The years of economic strain in Venezuela are forcing some oil workers to turn to unusual ways to generate income.

According to Reuters, some workers at state-owned PDVSA have begun selling their company uniforms as a way to earn extra money amid an ongoing economic crisis.

A street vendor interviewed by Reuters said PDVSA employees approach him every day attempting to sell their overalls, boots, gloves and masks.

Jobs at PDVSA are highly coveted for the above-average salary and benefits employees are offered.

According to Reuters, the company’s 150,000 employees earn between $35 to $150 per month along with food tickets worth about $90 per month.

Low oil revenues have strained the finances of both state-owned PDVSA and the country’s government.

A lack of funds and supplies have also pulled the country’s oil output down by more than 200,000 barrels per day.

According to data collected by OPEC, Venezuela produced 2.104 million barrels per day in August, down from a high of 2.361 million barrels per day in 2014.

The country is now running low on basic supplies and has had trouble paying its bills.

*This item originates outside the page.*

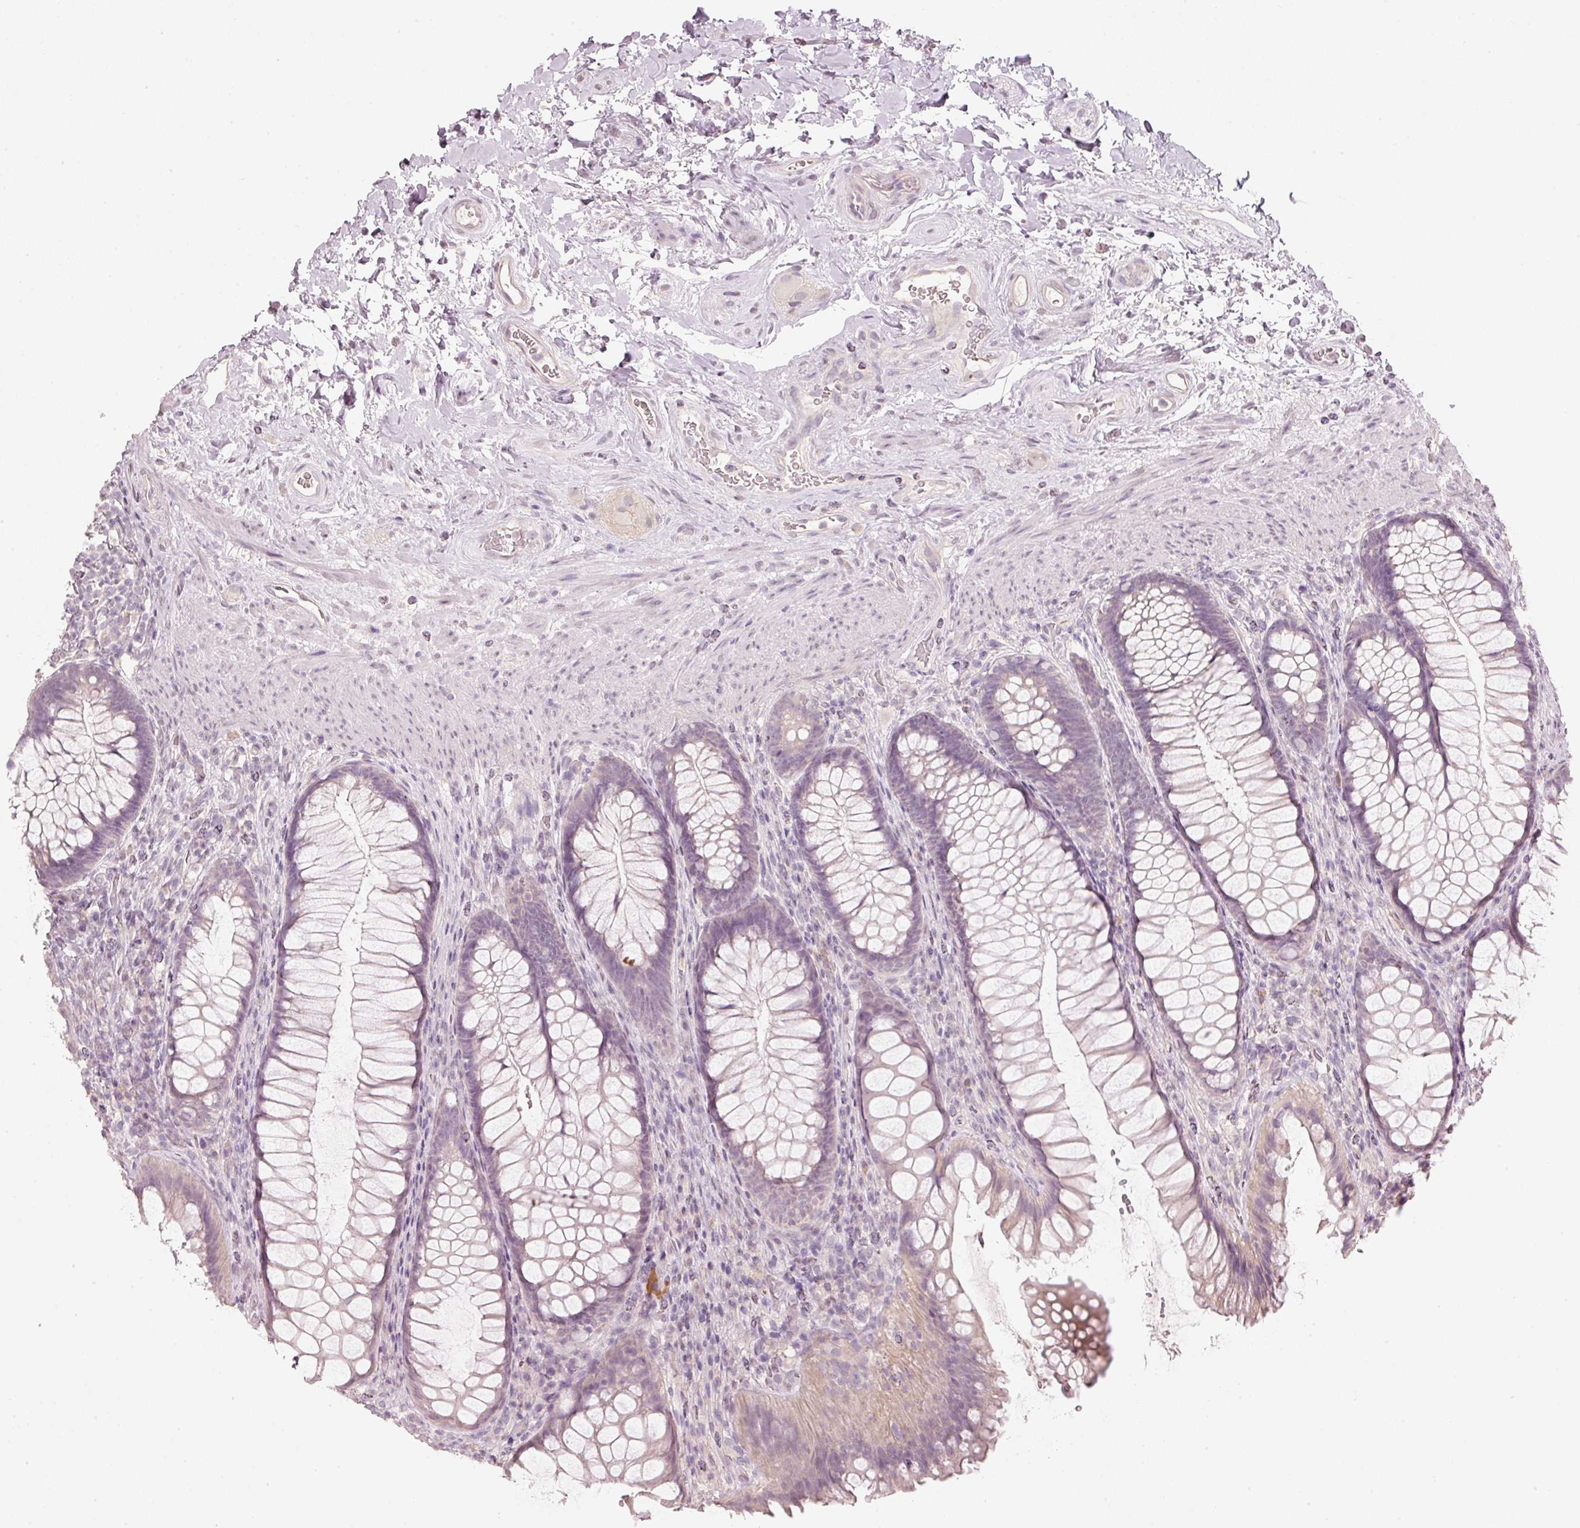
{"staining": {"intensity": "weak", "quantity": "<25%", "location": "cytoplasmic/membranous"}, "tissue": "rectum", "cell_type": "Glandular cells", "image_type": "normal", "snomed": [{"axis": "morphology", "description": "Normal tissue, NOS"}, {"axis": "topography", "description": "Rectum"}], "caption": "The micrograph reveals no staining of glandular cells in unremarkable rectum.", "gene": "STEAP1", "patient": {"sex": "male", "age": 53}}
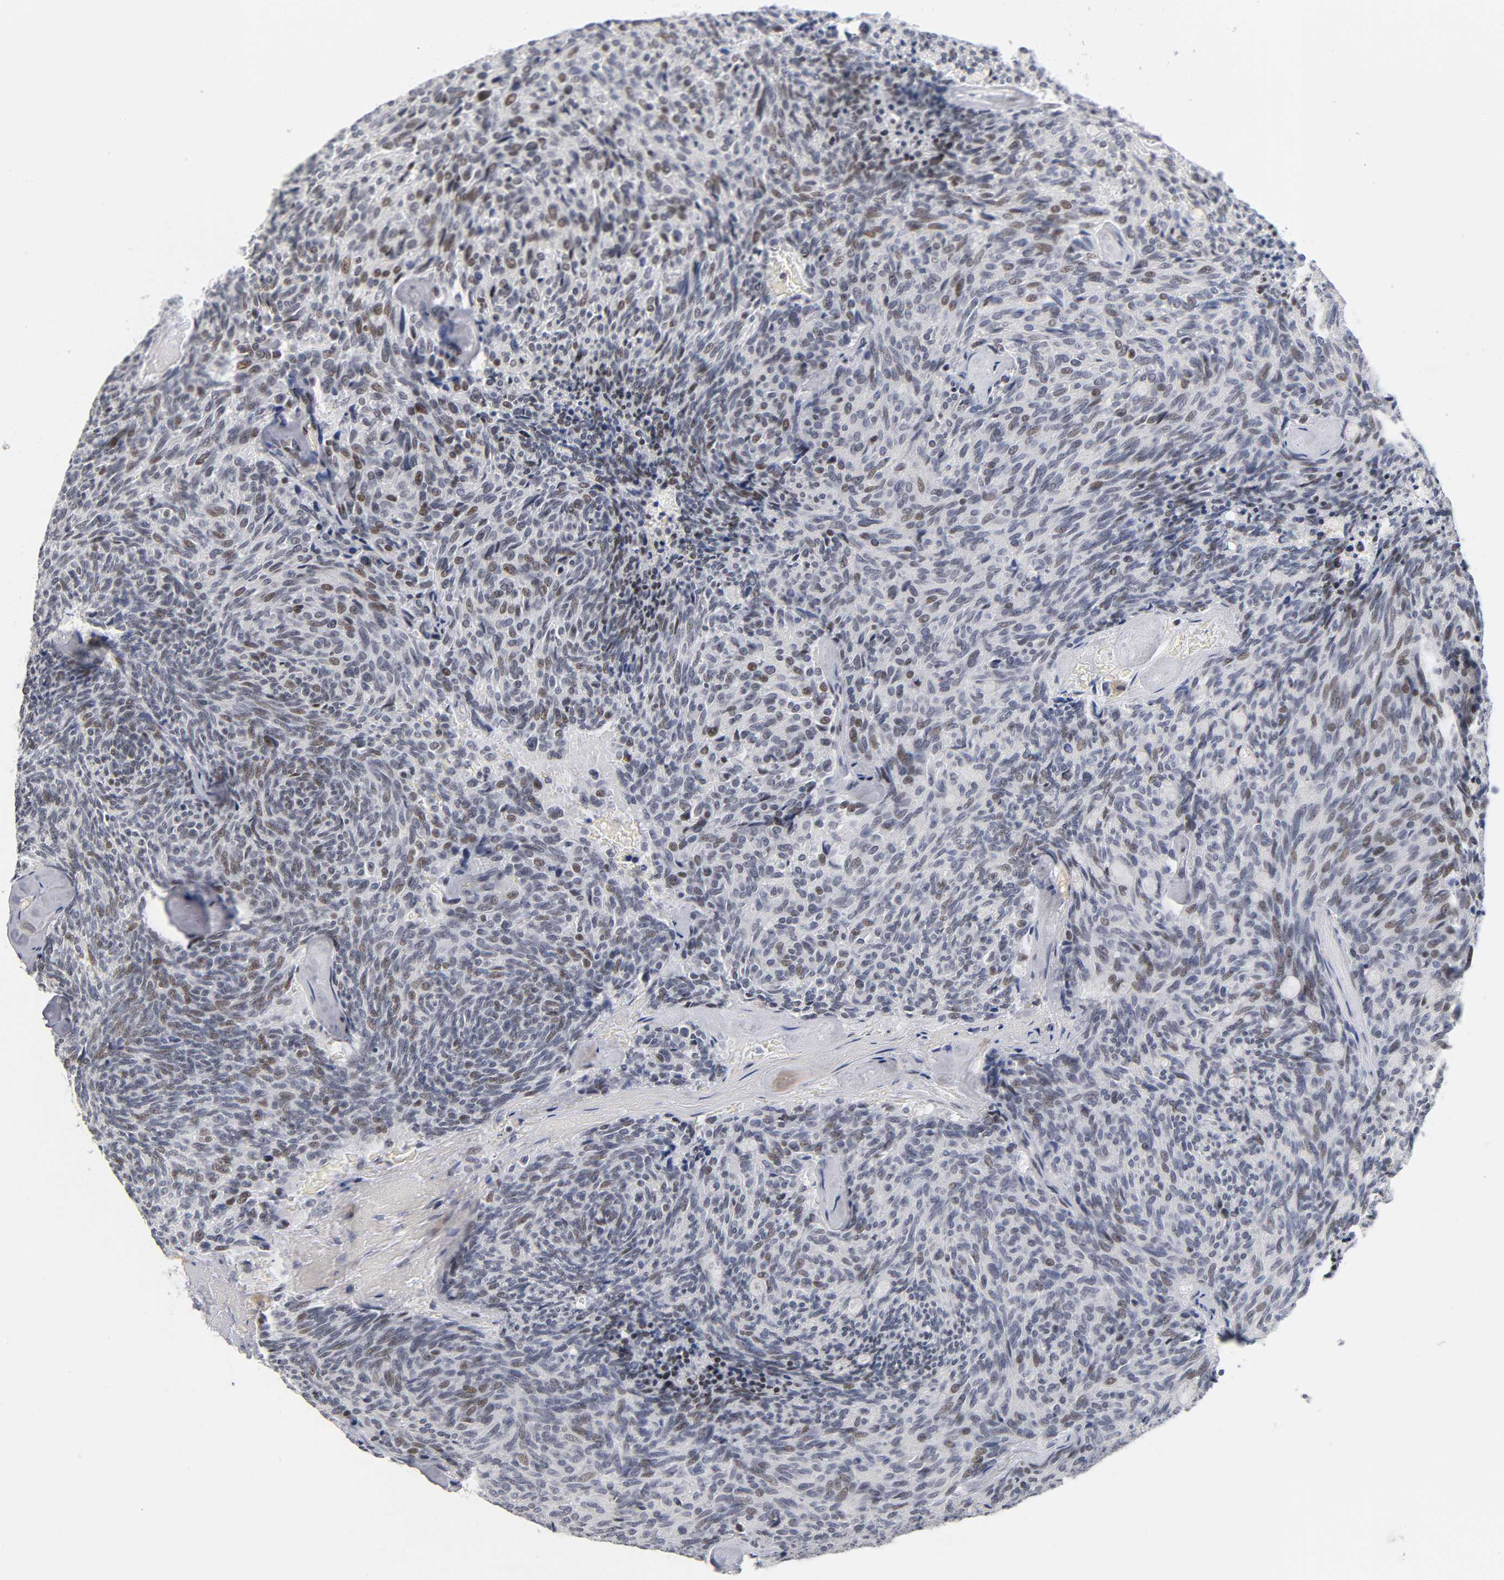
{"staining": {"intensity": "weak", "quantity": "25%-75%", "location": "nuclear"}, "tissue": "carcinoid", "cell_type": "Tumor cells", "image_type": "cancer", "snomed": [{"axis": "morphology", "description": "Carcinoid, malignant, NOS"}, {"axis": "topography", "description": "Pancreas"}], "caption": "Protein expression analysis of human malignant carcinoid reveals weak nuclear expression in about 25%-75% of tumor cells.", "gene": "SP3", "patient": {"sex": "female", "age": 54}}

President Nicolás Maduro has blamed the supply shortage on U.S. companies holding back supplies, a move that he alleges is part of a plot to undermine his government.

Venezuela was the first to advocate for an OPEC production deal, a request larger producers rebuffed for nearly two years.

OPEC members tentatively agreed to reduce output by about 700,000 barrels per day earlier this month.

Venezuela, along with other struggling OPEC members, will likely be allowed to hold production steady.

A potential production deal would likely see Saudi Arabia and other large OPEC producers shoulder most of the production cuts.

Documents seen by Reuters this week reportedly show that PDVSA is looking to issue up to $4.7 billion in debt securities to help pay contractor bills.

Earlier this year, Schlumberger said it would reduce its activity levels in Venezuela due to “insufficient payments.”

Schlumberger added at the time that it remained “fully committed to supporting the Venezuelan exploration and production industry.”
In a statement, PDVSA “categorically” denied media reports about Schlumberger’s decision.

Last month, Schlumberger was selected by PDVSA to be one of three firms that will participate in a new multi-billion onshore drilling campaign.